Notes on the measurements:

  • The IRC protocol overhead is slightly higher, which would lead one to expect similar but slightly slower performance. We have subsequently found that some IRC servers use compression, which would lead to lower network overhead.

  • IRC has a relatively small max message size, which would constrain applications wanting to maximize throughput.
  • The round trip time for Optimized S2S was very stable. The IRC round trip time was less stable, with very sharp spikes for one or two messages every 25-30 messages.
  • Ping times and throughput rates are dramatically worse for IRC. The network trace showed TCP packets that had surprisingly small values. This would have a performance cost, but does not explain the difference. The extra delays did not appear to be due to inefficient protocol or network use.
  • The IRC servers established connection on startup, and this time was measured with a network trace. This took significantly longer than Optimized S2S (1.5 seconds of the first ping time is associated with startup). However, it is better than standard XMPP S2S which took 36.3 seconds.

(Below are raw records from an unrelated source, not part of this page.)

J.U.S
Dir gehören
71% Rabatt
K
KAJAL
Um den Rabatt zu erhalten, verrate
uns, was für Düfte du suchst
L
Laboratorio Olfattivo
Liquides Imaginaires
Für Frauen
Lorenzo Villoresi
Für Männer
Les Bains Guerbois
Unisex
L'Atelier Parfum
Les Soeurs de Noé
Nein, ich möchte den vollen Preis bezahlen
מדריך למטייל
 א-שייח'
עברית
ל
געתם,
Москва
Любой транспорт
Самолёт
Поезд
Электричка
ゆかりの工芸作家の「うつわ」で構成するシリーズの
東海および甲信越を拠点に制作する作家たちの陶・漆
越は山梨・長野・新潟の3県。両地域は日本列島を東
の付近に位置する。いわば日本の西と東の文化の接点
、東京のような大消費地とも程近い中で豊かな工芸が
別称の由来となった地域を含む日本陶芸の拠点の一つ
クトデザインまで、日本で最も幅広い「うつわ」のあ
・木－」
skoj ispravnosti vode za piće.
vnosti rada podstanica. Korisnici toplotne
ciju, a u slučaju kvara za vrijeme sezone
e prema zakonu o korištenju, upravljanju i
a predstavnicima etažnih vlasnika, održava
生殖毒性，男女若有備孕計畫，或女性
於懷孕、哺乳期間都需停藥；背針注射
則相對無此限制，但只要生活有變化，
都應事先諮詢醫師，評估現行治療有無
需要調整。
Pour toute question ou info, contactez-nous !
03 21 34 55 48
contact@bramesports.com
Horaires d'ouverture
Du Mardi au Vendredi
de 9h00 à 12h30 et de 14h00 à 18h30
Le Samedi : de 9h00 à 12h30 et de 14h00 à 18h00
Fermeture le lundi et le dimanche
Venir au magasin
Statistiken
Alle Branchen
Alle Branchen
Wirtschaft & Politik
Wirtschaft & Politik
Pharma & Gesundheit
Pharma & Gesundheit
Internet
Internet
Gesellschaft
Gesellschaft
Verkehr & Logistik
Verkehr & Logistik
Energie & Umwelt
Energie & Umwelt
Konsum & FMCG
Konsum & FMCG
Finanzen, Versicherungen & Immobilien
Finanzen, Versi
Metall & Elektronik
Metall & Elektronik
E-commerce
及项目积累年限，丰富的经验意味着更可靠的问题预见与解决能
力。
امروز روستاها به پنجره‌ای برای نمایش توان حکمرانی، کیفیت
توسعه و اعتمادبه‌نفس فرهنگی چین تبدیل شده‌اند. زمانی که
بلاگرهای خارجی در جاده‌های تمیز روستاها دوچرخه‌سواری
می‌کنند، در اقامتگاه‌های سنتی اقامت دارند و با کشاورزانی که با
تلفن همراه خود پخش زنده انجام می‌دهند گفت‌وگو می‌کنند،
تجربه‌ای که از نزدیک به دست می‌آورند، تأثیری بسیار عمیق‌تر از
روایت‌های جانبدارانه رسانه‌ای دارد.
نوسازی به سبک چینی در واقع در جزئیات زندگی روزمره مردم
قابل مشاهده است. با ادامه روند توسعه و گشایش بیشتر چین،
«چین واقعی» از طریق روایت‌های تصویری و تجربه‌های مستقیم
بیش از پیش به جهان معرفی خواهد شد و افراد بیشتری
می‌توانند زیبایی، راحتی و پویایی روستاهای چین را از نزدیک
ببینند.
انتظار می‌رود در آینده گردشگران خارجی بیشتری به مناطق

These results are surprising. IRC has a reputation for high performance and in particular high message switching rates. We had expected to see similar results to Optimized S2S, and that XMPP was just as fast as IRC. We found that Optimized IRC was much faster than the Undernet IRC server. It is possible that our configuration was non-optimal or that a different IRC server would have given better results.

Server vs. Client Access

The architecture investigated here is to use server to server protocols. A key point to note is that XMPP Client to Server protocol is very similar to server to server. The start-up overhead would have a similar amount of data, noting that only one link is established, so basic start-up overhead would be half that of XMPP S2S (which is still much higher than Optimized S2S). Detailed observations:

  • For a long term stable link, ongoing performance would be similar to XMPP S2S.
  • Clients are likely to start more often than servers, so the overhead of connection setup would be higher.
  • The slowness of client connection establishment would be visible for the user. This would be compounded by the client doing roster update after connection establishment.
  • Introducing an optimized client/server protocol would constrain use to clients that supported the protocol.

This suggests that the server to server architecture is preferable.

Analysis and Conclusions

Our main conclusion is that for operation at 2400 bits/second, the basic performance achieved by both standard XMPP S2S and Optimized S2S can work well, both for low and high latency.

However, there is a significant performance overhead for establishing connections with standard XMPP S2S. In configurations where connections cannot be very long lived (e.g., where communications are intermittent) this overhead can have operational impact. Because the performance problems will hit immediately after network connectivity is restored, this may be a particular problem. This suggests a significant operational advantage to using Optimized S2S.

We also found that Optimized S2S gives significantly better performance than the IRC server we measured.